Images with keypoint coordinates:
########

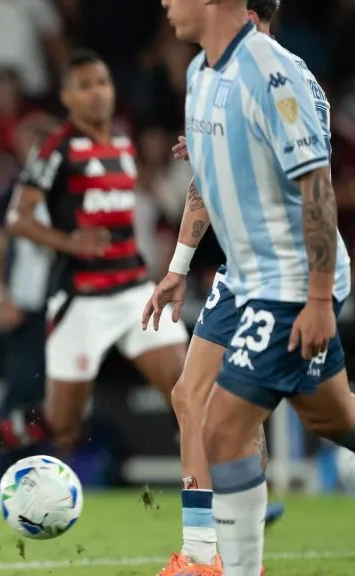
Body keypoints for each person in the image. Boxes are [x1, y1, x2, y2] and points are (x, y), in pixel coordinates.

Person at [0, 50, 189, 515]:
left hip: (134, 291)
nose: (97, 93)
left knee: (187, 394)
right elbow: (17, 218)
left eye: (103, 83)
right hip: (82, 300)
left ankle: (227, 497)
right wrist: (70, 241)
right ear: (68, 96)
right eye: (84, 85)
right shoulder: (57, 148)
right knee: (60, 422)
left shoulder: (123, 142)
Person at [158, 0, 354, 574]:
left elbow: (317, 189)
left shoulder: (276, 75)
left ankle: (218, 564)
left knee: (224, 424)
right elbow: (206, 180)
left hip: (291, 276)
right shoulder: (200, 74)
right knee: (325, 417)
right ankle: (204, 554)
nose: (165, 3)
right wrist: (178, 265)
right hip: (244, 274)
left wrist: (318, 298)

########

__What needs to be done__
Transcribe exactly, starting at the line with "right elbow: (17, 218)" and continuing through the last line of the data above; leave out all earlier lines.

__Response to this task__
right elbow: (17, 218)
left eye: (103, 83)
right hip: (82, 300)
left ankle: (227, 497)
right wrist: (70, 241)
right ear: (68, 96)
right eye: (84, 85)
right shoulder: (57, 148)
right knee: (60, 422)
left shoulder: (123, 142)
Person at [158, 0, 354, 574]:
left elbow: (317, 189)
left shoulder: (276, 75)
left ankle: (218, 564)
left knee: (224, 424)
right elbow: (206, 180)
left hip: (291, 276)
right shoulder: (200, 74)
right knee: (325, 417)
right ankle: (204, 554)
nose: (165, 3)
right wrist: (178, 265)
right hip: (244, 274)
left wrist: (318, 298)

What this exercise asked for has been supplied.